• **DIRECTIONS FOR THIS TASK**
Below are entries to be transcribed exactly; exclude the pictures from the copy.

━━━━━━━━

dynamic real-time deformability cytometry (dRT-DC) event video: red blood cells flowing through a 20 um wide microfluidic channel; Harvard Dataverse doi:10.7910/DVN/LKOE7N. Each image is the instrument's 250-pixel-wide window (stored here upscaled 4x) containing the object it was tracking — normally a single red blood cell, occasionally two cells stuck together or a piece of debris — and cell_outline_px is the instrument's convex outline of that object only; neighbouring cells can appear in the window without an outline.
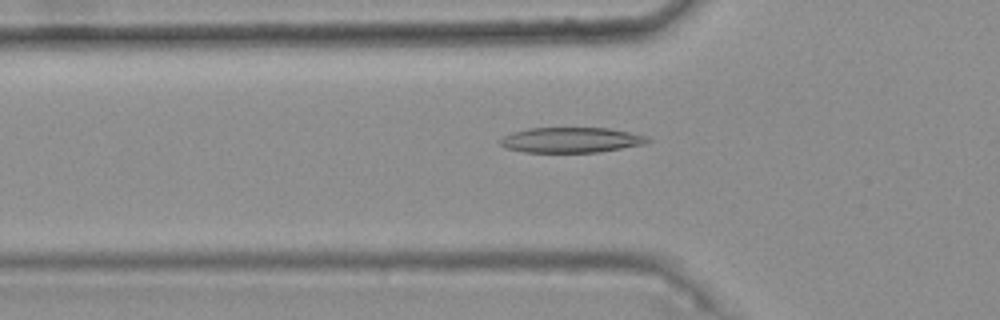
{"species": "common noctule bat (a hibernating species)", "species_latin": "Nyctalus noctula", "temperature_condition": "warm", "stored_images_in_passage": 49, "camera_frame_rate_fps": 3000, "um_per_image_px": 0.085, "animal": {"sex": "female", "body_mass_g": 25.1}, "frame": {"image": 1, "passage_image": 18, "time_ms": 5.667, "image_size_px": [1000, 320], "cell_outline_px": [[652, 140], [644, 144], [600, 152], [524, 152], [504, 148], [500, 144], [500, 136], [512, 132], [528, 128], [608, 128], [648, 136]], "centroid_in_image_um": [48.51, 11.9], "position_along_channel_um": 77.3, "area_um2": 21.85}}
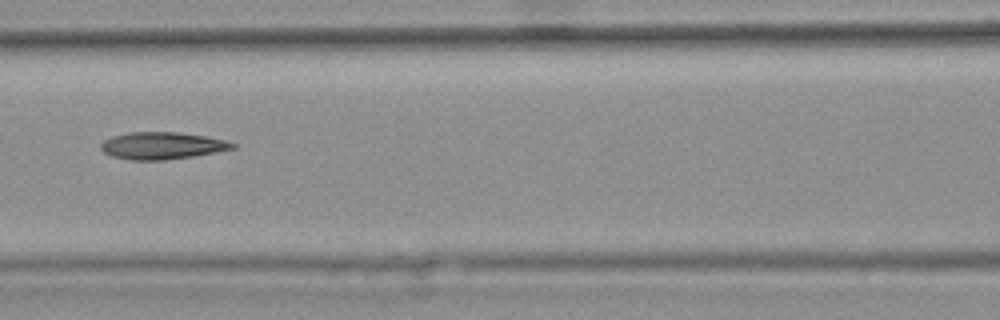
{"frame": {"image": 2, "passage_image": 24, "time_ms": 7.667, "image_size_px": [1000, 320], "cell_outline_px": [[236, 148], [192, 156], [164, 160], [128, 160], [112, 156], [104, 152], [100, 148], [100, 144], [104, 140], [112, 136], [128, 132], [176, 132], [204, 136], [224, 140], [236, 144]], "centroid_in_image_um": [13.73, 12.38], "position_along_channel_um": 152.9, "area_um2": 20.69}}
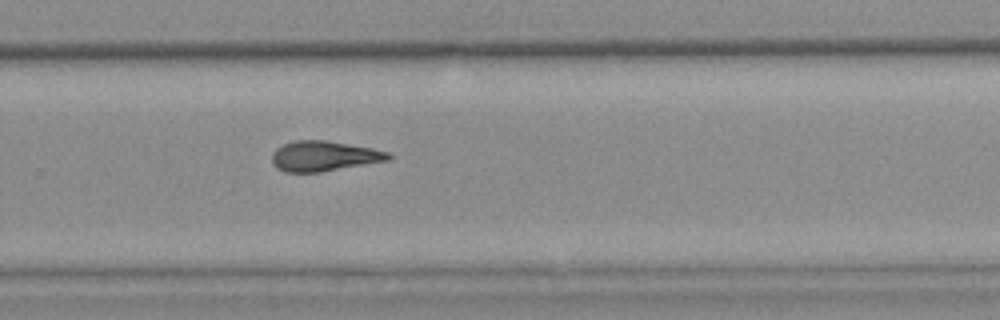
{"frame": {"image": 3, "passage_image": 36, "time_ms": 11.667, "image_size_px": [1000, 320], "cell_outline_px": [[392, 156], [388, 160], [320, 172], [284, 172], [276, 168], [272, 160], [272, 152], [276, 148], [284, 144], [296, 140], [324, 140], [372, 148], [388, 152]], "centroid_in_image_um": [27.5, 13.27], "position_along_channel_um": 302.3, "area_um2": 20.29}, "authors_computed_cell_mechanics": {"area_um2": 20.7502, "velocity_mm_per_s": 3.7497, "shape_relaxation_time_tau1_ms": null, "shape_relaxation_time_tau2_ms": 4.0568, "deformation_change_tau1": null, "deformation_change_tau2": 0.1448}}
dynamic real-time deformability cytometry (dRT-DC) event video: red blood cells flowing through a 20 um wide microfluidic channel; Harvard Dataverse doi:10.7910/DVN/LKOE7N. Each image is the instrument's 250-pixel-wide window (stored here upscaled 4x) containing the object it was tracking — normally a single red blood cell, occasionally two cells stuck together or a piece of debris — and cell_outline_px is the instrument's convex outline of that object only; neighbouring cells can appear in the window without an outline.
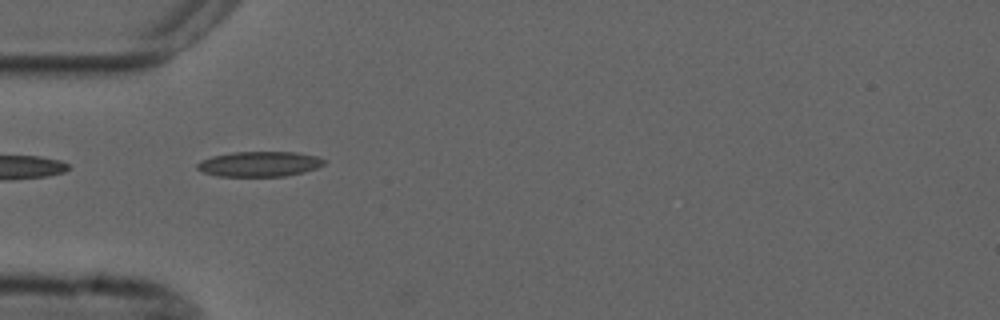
{"species": "common noctule bat (a hibernating species)", "species_latin": "Nyctalus noctula", "temperature_condition": "cold", "stored_images_in_passage": 2, "camera_frame_rate_fps": 3000, "um_per_image_px": 0.085, "animal": {"sex": "male", "forearm_length_mm": 52.5}, "frame": {"image": 1, "passage_image": 1, "time_ms": 0.0, "image_size_px": [1000, 320], "cell_outline_px": [[328, 160], [324, 164], [316, 168], [304, 172], [284, 176], [216, 176], [204, 172], [196, 168], [196, 164], [200, 160], [212, 156], [232, 152], [296, 152], [316, 156]], "centroid_in_image_um": [22.05, 13.93], "position_along_channel_um": 63.0, "area_um2": 18.67}}
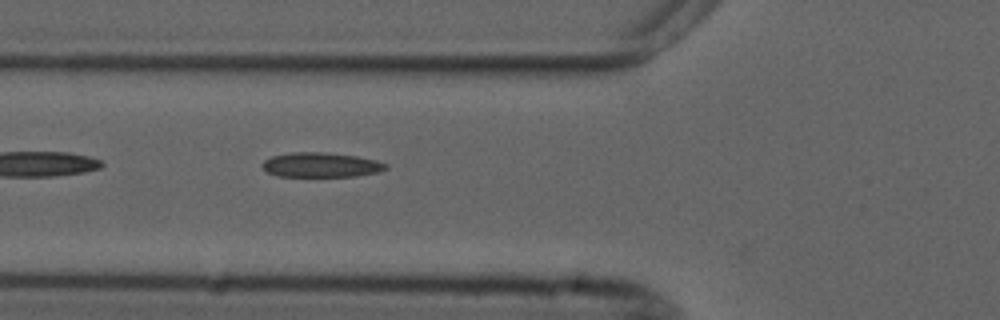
{"frame": {"image": 2, "passage_image": 2, "time_ms": 1.0, "image_size_px": [1000, 320], "cell_outline_px": [[388, 168], [376, 172], [356, 176], [276, 176], [268, 172], [260, 164], [264, 160], [272, 156], [292, 152], [324, 152], [356, 156], [376, 160], [388, 164]], "centroid_in_image_um": [27.27, 14.01], "position_along_channel_um": 98.5, "area_um2": 17.69}}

━━━━━━━━

• **FINAL ANSWER**
dynamic real-time deformability cytometry (dRT-DC) event video: red blood cells flowing through a 20 um wide microfluidic channel; Harvard Dataverse doi:10.7910/DVN/LKOE7N. Each image is the instrument's 250-pixel-wide window (stored here upscaled 4x) containing the object it was tracking — normally a single red blood cell, occasionally two cells stuck together or a piece of debris — and cell_outline_px is the instrument's convex outline of that object only; neighbouring cells can appear in the window without an outline.
{"species": "common noctule bat (a hibernating species)", "species_latin": "Nyctalus noctula", "temperature_condition": "warm", "stored_images_in_passage": 49, "camera_frame_rate_fps": 3000, "um_per_image_px": 0.085, "animal": {"sex": "female", "body_mass_g": 25.1}, "frame": {"image": 1, "passage_image": 18, "time_ms": 5.667, "image_size_px": [1000, 320], "cell_outline_px": [[652, 140], [644, 144], [600, 152], [524, 152], [504, 148], [500, 144], [500, 136], [512, 132], [528, 128], [608, 128], [648, 136]], "centroid_in_image_um": [48.51, 11.9], "position_along_channel_um": 77.3, "area_um2": 21.85}}
{"frame": {"image": 2, "passage_image": 24, "time_ms": 7.667, "image_size_px": [1000, 320], "cell_outline_px": [[236, 148], [192, 156], [164, 160], [128, 160], [112, 156], [104, 152], [100, 148], [100, 144], [104, 140], [112, 136], [128, 132], [176, 132], [204, 136], [224, 140], [236, 144]], "centroid_in_image_um": [13.73, 12.38], "position_along_channel_um": 152.9, "area_um2": 20.69}}
{"frame": {"image": 3, "passage_image": 36, "time_ms": 11.667, "image_size_px": [1000, 320], "cell_outline_px": [[392, 156], [388, 160], [320, 172], [284, 172], [276, 168], [272, 160], [272, 152], [276, 148], [284, 144], [296, 140], [324, 140], [372, 148], [388, 152]], "centroid_in_image_um": [27.5, 13.27], "position_along_channel_um": 302.3, "area_um2": 20.29}, "authors_computed_cell_mechanics": {"area_um2": 20.7502, "velocity_mm_per_s": 3.7497, "shape_relaxation_time_tau1_ms": null, "shape_relaxation_time_tau2_ms": 4.0568, "deformation_change_tau1": null, "deformation_change_tau2": 0.1448}}
dynamic real-time deformability cytometry (dRT-DC) event video: red blood cells flowing through a 20 um wide microfluidic channel; Harvard Dataverse doi:10.7910/DVN/LKOE7N. Each image is the instrument's 250-pixel-wide window (stored here upscaled 4x) containing the object it was tracking — normally a single red blood cell, occasionally two cells stuck together or a piece of debris — and cell_outline_px is the instrument's convex outline of that object only; neighbouring cells can appear in the window without an outline.
{"species": "common noctule bat (a hibernating species)", "species_latin": "Nyctalus noctula", "temperature_condition": "cold", "stored_images_in_passage": 2, "camera_frame_rate_fps": 3000, "um_per_image_px": 0.085, "animal": {"sex": "male", "forearm_length_mm": 52.5}, "frame": {"image": 1, "passage_image": 1, "time_ms": 0.0, "image_size_px": [1000, 320], "cell_outline_px": [[328, 160], [324, 164], [316, 168], [304, 172], [284, 176], [216, 176], [204, 172], [196, 168], [196, 164], [200, 160], [212, 156], [232, 152], [296, 152], [316, 156]], "centroid_in_image_um": [22.05, 13.93], "position_along_channel_um": 63.0, "area_um2": 18.67}}
{"frame": {"image": 2, "passage_image": 2, "time_ms": 1.0, "image_size_px": [1000, 320], "cell_outline_px": [[388, 168], [376, 172], [356, 176], [276, 176], [268, 172], [260, 164], [264, 160], [272, 156], [292, 152], [324, 152], [356, 156], [376, 160], [388, 164]], "centroid_in_image_um": [27.27, 14.01], "position_along_channel_um": 98.5, "area_um2": 17.69}}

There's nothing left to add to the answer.